## What is required
Copy the material word for word, from the line with "be left blank." to the line with "This is going to take a long time", and give back those lines only.

◆ ◆ ◆ ◆

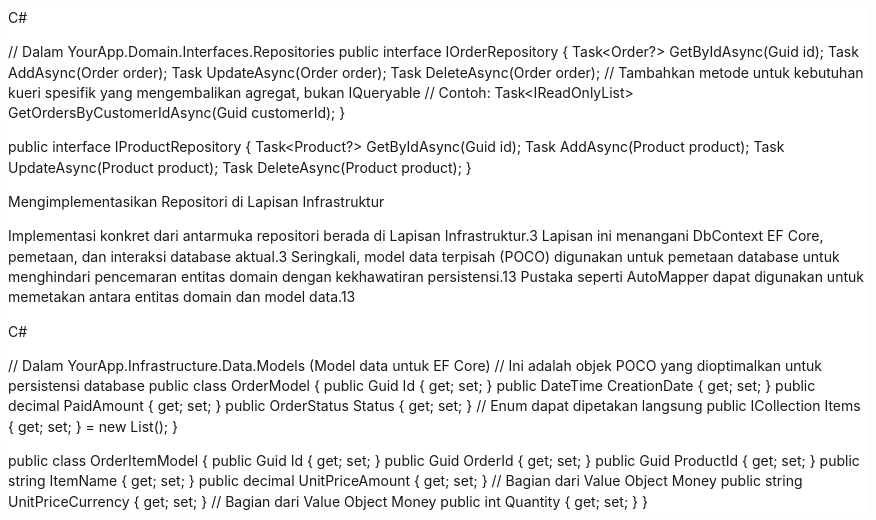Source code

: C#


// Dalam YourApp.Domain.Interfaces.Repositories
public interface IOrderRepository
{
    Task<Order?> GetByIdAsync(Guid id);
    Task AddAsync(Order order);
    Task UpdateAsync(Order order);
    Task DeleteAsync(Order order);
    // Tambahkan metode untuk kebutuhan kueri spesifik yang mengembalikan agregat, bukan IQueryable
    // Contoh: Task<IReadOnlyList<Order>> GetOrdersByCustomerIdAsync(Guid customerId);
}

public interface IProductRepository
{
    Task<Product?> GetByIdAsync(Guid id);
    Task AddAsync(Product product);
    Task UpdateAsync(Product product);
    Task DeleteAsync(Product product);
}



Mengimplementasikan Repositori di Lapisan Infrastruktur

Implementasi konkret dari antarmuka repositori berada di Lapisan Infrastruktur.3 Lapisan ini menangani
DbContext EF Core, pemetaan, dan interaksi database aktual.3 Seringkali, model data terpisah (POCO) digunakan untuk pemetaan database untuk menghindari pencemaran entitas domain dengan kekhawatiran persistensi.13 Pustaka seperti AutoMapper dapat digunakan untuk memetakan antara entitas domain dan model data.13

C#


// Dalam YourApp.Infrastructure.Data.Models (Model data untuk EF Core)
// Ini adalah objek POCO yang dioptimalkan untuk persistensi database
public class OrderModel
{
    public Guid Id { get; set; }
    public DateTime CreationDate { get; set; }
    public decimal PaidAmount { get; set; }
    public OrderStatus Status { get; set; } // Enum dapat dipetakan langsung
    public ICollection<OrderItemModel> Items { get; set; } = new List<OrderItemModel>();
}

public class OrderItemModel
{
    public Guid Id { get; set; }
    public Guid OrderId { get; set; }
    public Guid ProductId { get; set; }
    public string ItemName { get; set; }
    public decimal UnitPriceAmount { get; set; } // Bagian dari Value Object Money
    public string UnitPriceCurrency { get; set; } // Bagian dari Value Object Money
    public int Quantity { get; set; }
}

◆ ◆ ◆ ◆

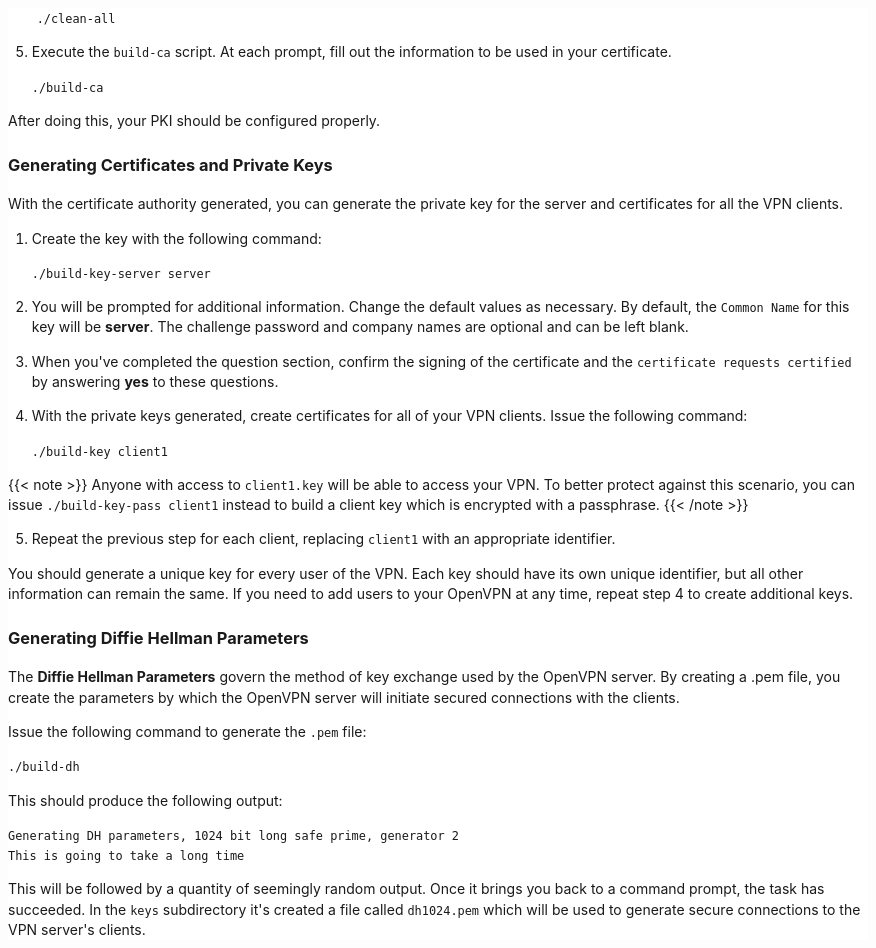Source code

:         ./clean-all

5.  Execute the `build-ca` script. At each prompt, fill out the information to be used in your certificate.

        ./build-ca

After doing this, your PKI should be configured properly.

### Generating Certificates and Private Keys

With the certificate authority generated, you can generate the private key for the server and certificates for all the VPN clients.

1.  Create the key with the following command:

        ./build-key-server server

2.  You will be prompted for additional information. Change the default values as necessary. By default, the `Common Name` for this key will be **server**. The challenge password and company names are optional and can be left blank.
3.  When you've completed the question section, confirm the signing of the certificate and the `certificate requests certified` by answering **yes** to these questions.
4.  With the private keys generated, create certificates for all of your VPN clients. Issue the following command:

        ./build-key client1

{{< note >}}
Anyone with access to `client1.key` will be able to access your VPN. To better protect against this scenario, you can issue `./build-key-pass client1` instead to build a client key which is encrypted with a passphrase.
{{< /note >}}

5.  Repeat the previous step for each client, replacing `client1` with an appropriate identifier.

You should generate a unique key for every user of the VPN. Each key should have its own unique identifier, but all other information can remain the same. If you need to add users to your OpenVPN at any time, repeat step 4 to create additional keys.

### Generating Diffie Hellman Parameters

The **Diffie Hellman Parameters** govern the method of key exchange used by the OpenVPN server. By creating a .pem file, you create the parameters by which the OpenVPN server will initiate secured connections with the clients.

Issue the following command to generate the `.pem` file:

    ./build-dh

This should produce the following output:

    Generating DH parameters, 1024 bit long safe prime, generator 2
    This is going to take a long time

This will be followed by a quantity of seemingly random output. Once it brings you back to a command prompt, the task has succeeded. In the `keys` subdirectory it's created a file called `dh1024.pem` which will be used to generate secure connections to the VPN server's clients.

◆ ◆ ◆ ◆

## Solved problem
2.  You will be prompted for additional information. Change the default values as necessary. By default, the `Common Name` for this key will be **server**. The challenge password and company names are optional and can be left blank.
3.  When you've completed the question section, confirm the signing of the certificate and the `certificate requests certified` by answering **yes** to these questions.
4.  With the private keys generated, create certificates for all of your VPN clients. Issue the following command:

        ./build-key client1

{{< note >}}
Anyone with access to `client1.key` will be able to access your VPN. To better protect against this scenario, you can issue `./build-key-pass client1` instead to build a client key which is encrypted with a passphrase.
{{< /note >}}

5.  Repeat the previous step for each client, replacing `client1` with an appropriate identifier.

You should generate a unique key for every user of the VPN. Each key should have its own unique identifier, but all other information can remain the same. If you need to add users to your OpenVPN at any time, repeat step 4 to create additional keys.

### Generating Diffie Hellman Parameters

The **Diffie Hellman Parameters** govern the method of key exchange used by the OpenVPN server. By creating a .pem file, you create the parameters by which the OpenVPN server will initiate secured connections with the clients.

Issue the following command to generate the `.pem` file:

    ./build-dh

This should produce the following output:

    Generating DH parameters, 1024 bit long safe prime, generator 2
    This is going to take a long time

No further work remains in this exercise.